Me quedé mirando hacia el auto. Ahora la luz del sol entraba por el parabrisas y lo quemaba entero. El tipo adentro refulgía como un meteorito. Se escuchó abrir la puerta y un tema de Elvis Presley. Se sentó sobre el capot y encendió un cigarrillo. Estaba cruzado de brazos y miraba hacia el centro de la plaza. De vez en cuando alzaba la vista y se detenía en los árboles que estaban por encima de nosotros. "Parece que le gustan los árboles", dijo Lucho,  mírenle la cara. Está tranquilo ahora, como si hubiera encontrado paz. La cara del hombre se contorneaba con algunas muecas. Arrugaba la nariz, como si algo del aire lo disgustara. Después con los dientes se mordía el labio de arriba. Asentía y negaba, con escasos intervalos, como si se debatiera entre hacer lo que deseaba o arrancar el auto y marcharse de una vez por todas.

"Es por una mujer", me animé a decir. Todos los hombres sufren por alguna mujer. Porque hicieron algo mal o porque no supieron qué hacer. Sufren y lloran porque no se dieron cuenta de lo que tenían al lado.  Lucho me miró y asintió. Vivimos con la ilusión de zafar pero no zafamos, agregó. "Ese hombre de ahí sufre porque la mujer que ama ya no quiere verlo", dije yo, dando por finalizada la discusión.

Entonces ya que sabes tanto vas a tener que ir a comprar la coca, dijo Lucho. Lo miré en silencio. Me paré y mientras juntaba la plata el hombre que seguía apoyado en el capot me chistó. Yo estaba de espaldas y me estremecí. Lucho levantó la cabeza y me hizo un gesto. Te está llamando, me dijo. El tipo del auto te está llamando, acordate del semblante. Cuando me di vuelta el tipo se había acercado unos pasos. Estaba parado frente a mí. Metió una mano en el bolsillo y me estiró un billete. Para la coca, dijo. Agarré el billete y le sonreí. El tipo se alejó y volvió a apoyarse sobre el capot. Encendió otro cigarrillo y miró de nuevo a los árboles.
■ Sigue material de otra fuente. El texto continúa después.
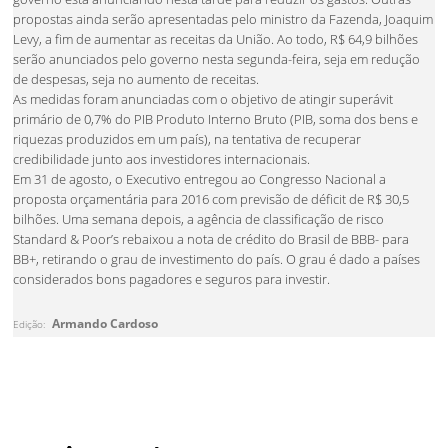
propostas ainda serão apresentadas pelo ministro da Fazenda, Joaquim
Levy, a fim de aumentar as receitas da União. Ao todo, R$ 64,9 bilhões
serão anunciados pelo governo nesta segunda-feira, seja em redução
de despesas, seja no aumento de receitas.
As medidas foram anunciadas com o objetivo de atingir superávit
primário de 0,7% do PIB Produto Interno Bruto (PIB, soma dos bens e
riquezas produzidos em um país), na tentativa de recuperar
credibilidade junto aos investidores internacionais.
Em 31 de agosto, o Executivo entregou ao Congresso Nacional a
proposta orçamentária para 2016 com previsão de déficit de R$ 30,5
bilhões. Uma semana depois, a agência de classificação de risco
Standard & Poor’s rebaixou a nota de crédito do Brasil de BBB- para
BB+, retirando o grau de investimento do país. O grau é dado a países
considerados bons pagadores e seguros para investir.
Armando Cardoso
Edição:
Mientras caminaba hacia el quiosco que estaba en la esquina de la plaza me preguntaba quién sería aquel hombre. Por qué o por quien finalmente estaba sufriendo. Hubiera querido preguntarle por su llanto.
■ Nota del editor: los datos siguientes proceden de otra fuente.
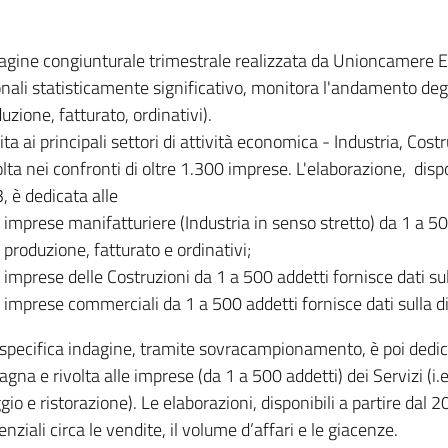
dagine congiunturale trimestrale realizzata da Unioncamere
onali statisticamente significativo, monitora l'andamento degl
uzione, fatturato, ordinativi).
ita ai principali settori di attività economica - Industria, Cos
lta nei confronti di oltre 1.300 imprese. L'elaborazione, disp
, è dedicata alle
imprese manifatturiere (Industria in senso stretto) da 1 a 50
produzione, fatturato e ordinativi;
imprese delle Costruzioni da 1 a 500 addetti fornisce dati s
imprese commerciali da 1 a 500 addetti fornisce dati sulla d
specifica indagine, tramite sovracampionamento, è poi dedicata
na e rivolta alle imprese (da 1 a 500 addetti) dei Servizi (i.
gio e ristorazione). Le elaborazioni, disponibili a partire dal 
nziali circa le vendite, il volume d’affari e le giacenze.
Mientras esperaba que me dieran el vuelto escuché los disparos. Fueron tres. Primero uno. Algunos segundos y después dos disparos seguidos. Cuando salí del quiosco la plaza parecía moverse. Alcance a ver cómo mis amigos corrían para la esquina contraria y a Lucho parado sobre el banco, con ambas manos sobre la cabeza. Parecía petrificado. Me di vuelta y el tipo que atendía tenía los ojos despavoridos. Me dijo que me quedará y después levantó el teléfono y llamó a la policía.